Rodrigo’s Invocacion Y Danza was more sprightly done, although again a variable technique occasionally seemed to make the performance less involving than it might have been. No such problems were evident in Dusan Bogdanovic’s Introduction and Passacaglia which was secure in both technique and intonation and finally showed Vassilev interacting with his audience.

Hans Werner Henze is one of the few great living composers to have written relatively extensively for the guitar. Drei Tientos fur Gitarre Allein aus "Kammermusik 1958" maybe much shorter pieces than, for example, his guitar concerto, An Eine Aolsharfe, or the complex sonatas, Royal Winter Music, but they inhabit a peculiarly Henzian sound world. Drei Tientos was originally conceived for guitar, tenor and eight other instruments and, in part, the spectral writing for the first movement seemed almost too nakedly conceived without accompaniment in this performance. Vassiliev’s playing in the upper register (which this movement exploits) was almost too skeletal to do the piece justice. The second, both more rhythmic and impetuous, was cleanly articulated but the third movement seemed destined to suffer from this guitarist’s inability to develop colour from his instrument. What are theoretically three separate chorales didn’t seem as such.
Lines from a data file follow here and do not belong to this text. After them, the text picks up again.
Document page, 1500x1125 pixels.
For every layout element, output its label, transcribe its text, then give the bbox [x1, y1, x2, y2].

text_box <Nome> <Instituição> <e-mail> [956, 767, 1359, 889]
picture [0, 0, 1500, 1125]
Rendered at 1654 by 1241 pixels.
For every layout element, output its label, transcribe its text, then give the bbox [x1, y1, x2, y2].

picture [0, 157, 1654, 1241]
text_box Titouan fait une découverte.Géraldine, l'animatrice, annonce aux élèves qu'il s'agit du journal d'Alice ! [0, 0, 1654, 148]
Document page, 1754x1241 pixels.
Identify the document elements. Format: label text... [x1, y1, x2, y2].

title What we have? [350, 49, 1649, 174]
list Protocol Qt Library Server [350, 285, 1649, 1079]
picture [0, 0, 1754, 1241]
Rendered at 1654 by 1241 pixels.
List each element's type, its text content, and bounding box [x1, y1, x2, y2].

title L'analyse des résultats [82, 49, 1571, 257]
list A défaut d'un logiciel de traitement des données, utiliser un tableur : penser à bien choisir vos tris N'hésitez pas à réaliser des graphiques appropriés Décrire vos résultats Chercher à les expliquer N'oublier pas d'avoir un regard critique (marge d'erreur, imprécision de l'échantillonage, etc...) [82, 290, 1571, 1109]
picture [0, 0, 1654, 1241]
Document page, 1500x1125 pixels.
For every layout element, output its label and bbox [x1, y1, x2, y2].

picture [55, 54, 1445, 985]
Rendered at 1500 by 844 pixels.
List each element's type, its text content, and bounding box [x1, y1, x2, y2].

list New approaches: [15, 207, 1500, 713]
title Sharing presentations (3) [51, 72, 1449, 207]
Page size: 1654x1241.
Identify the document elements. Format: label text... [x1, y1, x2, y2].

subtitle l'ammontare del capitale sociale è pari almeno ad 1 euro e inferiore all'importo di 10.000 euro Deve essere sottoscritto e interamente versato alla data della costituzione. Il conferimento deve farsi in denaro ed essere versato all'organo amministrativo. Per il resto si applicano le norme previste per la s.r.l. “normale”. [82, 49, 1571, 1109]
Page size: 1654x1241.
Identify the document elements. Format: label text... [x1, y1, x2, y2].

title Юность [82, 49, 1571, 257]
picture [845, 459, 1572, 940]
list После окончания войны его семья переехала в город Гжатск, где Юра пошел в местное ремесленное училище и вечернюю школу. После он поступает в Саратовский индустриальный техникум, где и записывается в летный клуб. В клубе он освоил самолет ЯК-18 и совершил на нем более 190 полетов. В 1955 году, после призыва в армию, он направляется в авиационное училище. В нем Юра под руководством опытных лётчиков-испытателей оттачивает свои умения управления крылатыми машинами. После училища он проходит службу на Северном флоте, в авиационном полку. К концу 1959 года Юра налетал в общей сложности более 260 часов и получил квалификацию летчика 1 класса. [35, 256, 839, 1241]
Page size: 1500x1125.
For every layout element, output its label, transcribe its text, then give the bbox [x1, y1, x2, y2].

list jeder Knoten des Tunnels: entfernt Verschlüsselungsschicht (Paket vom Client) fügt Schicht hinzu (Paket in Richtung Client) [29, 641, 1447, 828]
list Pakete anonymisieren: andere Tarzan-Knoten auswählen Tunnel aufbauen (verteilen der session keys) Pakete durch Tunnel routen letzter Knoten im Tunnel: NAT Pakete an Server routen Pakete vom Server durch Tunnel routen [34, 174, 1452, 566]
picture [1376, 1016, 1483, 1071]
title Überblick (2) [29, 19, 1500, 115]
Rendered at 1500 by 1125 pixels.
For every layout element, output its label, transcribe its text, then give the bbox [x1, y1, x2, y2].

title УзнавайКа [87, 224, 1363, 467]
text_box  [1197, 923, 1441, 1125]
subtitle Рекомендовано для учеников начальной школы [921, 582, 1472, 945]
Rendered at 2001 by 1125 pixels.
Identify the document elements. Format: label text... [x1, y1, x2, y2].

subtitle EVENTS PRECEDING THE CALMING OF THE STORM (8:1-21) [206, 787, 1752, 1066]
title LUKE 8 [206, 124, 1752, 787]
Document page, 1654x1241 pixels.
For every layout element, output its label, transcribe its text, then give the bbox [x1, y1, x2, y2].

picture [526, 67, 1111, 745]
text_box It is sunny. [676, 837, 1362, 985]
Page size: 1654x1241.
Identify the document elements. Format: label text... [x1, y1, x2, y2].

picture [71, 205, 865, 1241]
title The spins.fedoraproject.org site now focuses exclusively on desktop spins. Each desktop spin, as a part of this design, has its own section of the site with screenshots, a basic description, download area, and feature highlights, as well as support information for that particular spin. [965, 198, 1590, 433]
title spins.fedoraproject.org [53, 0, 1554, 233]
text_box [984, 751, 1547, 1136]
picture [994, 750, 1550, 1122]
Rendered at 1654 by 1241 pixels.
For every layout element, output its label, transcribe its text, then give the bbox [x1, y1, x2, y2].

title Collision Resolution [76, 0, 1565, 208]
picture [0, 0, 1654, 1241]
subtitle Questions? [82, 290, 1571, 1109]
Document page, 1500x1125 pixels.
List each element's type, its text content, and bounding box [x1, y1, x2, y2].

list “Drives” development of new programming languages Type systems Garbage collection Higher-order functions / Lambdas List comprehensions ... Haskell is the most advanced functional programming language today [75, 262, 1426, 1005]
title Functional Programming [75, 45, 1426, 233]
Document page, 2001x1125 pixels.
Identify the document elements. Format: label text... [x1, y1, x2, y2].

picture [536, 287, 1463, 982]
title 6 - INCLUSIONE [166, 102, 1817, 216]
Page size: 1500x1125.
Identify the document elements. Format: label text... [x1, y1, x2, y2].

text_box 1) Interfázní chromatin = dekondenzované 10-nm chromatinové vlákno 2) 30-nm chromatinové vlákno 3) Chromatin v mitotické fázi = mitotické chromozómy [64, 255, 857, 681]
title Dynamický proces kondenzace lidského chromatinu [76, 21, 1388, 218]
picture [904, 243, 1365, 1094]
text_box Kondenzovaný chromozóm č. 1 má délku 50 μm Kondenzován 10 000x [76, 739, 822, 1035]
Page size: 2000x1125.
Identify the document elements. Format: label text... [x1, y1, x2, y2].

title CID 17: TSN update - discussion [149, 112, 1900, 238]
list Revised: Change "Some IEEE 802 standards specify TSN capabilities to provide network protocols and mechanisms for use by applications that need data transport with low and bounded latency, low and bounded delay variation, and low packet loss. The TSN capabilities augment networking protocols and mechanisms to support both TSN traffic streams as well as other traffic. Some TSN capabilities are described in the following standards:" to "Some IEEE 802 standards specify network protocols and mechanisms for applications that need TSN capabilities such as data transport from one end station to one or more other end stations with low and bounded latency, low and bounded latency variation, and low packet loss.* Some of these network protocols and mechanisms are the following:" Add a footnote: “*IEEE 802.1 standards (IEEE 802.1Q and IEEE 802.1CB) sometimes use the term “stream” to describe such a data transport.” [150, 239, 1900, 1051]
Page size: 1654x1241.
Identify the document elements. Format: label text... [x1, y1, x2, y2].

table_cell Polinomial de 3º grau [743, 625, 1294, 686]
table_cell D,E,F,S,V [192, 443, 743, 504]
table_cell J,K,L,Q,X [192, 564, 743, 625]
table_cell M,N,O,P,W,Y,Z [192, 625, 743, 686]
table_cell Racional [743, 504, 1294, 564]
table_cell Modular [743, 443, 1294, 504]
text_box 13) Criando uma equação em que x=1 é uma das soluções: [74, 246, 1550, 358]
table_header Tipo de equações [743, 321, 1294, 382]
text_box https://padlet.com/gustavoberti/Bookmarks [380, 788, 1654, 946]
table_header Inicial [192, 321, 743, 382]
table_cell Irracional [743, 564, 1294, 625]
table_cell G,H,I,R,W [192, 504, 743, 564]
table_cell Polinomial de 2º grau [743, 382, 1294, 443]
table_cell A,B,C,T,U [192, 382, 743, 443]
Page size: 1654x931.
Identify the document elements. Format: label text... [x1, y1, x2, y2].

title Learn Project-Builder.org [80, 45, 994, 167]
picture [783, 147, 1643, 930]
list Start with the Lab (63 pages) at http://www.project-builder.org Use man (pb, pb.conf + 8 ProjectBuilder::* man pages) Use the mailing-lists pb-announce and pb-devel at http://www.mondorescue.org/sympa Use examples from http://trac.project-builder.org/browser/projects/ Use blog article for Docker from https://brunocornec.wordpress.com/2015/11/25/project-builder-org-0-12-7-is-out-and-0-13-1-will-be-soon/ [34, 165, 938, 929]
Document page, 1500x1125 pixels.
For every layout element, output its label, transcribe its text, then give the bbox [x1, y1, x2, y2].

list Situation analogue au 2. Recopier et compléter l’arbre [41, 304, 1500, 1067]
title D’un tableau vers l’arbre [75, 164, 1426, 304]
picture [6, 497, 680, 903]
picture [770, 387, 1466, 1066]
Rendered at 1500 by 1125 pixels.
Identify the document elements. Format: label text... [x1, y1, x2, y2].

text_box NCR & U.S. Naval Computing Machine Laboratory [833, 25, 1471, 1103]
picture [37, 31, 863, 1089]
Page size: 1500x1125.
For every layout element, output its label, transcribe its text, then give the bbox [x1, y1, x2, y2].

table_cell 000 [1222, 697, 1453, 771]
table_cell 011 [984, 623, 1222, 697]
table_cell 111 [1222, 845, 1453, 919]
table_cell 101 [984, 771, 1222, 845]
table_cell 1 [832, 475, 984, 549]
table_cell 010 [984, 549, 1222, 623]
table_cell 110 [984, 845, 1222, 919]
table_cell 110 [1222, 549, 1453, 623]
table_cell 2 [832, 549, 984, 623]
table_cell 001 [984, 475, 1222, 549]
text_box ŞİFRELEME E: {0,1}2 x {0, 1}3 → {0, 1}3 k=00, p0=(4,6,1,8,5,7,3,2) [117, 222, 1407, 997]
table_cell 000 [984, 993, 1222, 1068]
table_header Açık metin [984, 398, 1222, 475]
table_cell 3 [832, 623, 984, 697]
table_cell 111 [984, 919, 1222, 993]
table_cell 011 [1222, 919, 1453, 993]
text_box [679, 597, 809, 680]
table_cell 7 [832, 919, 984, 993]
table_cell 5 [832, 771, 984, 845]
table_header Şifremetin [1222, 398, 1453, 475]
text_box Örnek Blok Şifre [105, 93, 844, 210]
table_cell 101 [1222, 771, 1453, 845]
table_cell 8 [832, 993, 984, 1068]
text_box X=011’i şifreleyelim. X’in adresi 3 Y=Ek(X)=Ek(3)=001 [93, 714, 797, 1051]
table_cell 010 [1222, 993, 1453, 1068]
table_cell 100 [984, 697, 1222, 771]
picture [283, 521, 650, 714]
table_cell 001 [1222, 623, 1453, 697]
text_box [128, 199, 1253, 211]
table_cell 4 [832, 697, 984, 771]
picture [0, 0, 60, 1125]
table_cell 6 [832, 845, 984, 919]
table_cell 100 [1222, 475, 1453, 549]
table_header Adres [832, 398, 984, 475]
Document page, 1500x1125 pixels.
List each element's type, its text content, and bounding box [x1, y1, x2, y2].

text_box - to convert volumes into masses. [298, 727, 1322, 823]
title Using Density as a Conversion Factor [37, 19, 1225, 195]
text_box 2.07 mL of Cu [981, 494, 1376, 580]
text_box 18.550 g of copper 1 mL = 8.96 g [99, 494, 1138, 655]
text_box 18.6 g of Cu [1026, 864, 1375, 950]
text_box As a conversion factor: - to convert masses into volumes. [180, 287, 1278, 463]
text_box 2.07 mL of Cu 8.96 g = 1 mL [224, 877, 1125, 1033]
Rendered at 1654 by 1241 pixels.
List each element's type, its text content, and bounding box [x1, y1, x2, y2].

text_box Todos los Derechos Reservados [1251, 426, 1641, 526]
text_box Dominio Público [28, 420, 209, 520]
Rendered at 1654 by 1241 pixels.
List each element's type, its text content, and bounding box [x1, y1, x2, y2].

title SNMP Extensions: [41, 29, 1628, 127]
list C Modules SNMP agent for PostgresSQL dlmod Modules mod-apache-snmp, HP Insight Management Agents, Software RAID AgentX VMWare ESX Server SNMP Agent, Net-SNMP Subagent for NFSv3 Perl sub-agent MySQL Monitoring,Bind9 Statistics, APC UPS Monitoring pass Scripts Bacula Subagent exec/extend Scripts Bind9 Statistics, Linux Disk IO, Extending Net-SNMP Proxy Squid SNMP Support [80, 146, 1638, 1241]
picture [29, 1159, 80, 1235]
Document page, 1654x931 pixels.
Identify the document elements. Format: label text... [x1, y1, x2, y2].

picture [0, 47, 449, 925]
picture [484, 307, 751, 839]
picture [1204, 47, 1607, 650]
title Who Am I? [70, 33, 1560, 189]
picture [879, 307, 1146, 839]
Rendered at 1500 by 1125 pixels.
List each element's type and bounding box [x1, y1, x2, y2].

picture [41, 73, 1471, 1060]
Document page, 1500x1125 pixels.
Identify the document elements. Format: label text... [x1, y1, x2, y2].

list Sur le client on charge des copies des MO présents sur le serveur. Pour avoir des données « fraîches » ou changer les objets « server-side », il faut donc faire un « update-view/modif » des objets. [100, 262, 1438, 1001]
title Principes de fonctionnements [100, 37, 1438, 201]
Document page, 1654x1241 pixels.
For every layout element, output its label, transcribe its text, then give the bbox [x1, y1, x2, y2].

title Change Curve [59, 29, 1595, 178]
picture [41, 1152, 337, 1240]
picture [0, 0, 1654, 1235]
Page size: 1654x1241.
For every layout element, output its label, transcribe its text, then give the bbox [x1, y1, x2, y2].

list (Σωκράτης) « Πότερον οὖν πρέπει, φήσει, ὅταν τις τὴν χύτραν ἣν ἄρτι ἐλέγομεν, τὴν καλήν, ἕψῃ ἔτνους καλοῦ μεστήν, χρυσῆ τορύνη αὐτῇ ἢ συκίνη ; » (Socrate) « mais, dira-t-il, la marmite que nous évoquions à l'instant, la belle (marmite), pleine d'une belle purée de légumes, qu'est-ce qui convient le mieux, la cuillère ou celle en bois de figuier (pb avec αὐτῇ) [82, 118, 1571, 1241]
Bogdanovic’s Sonata (1978) and Brouwer’s El Decameron Negro are both multi faceted pieces, though the Sonata at least strikes a note of Balkan ethnicity (which in part this recital was here to promote). Perhaps because of its geo-politicisation, Vassilev was more at ease since the playing was richly toned, even tenebrous at times. If it recalls the Shostakovich of the First Cello Concerto in the Allegro Ritmico Vassilev also gave it an evocative brooding harmonic sound world that was uniquely Bogdanovic’s. It was the highlight of an evening that was largely a disappointment.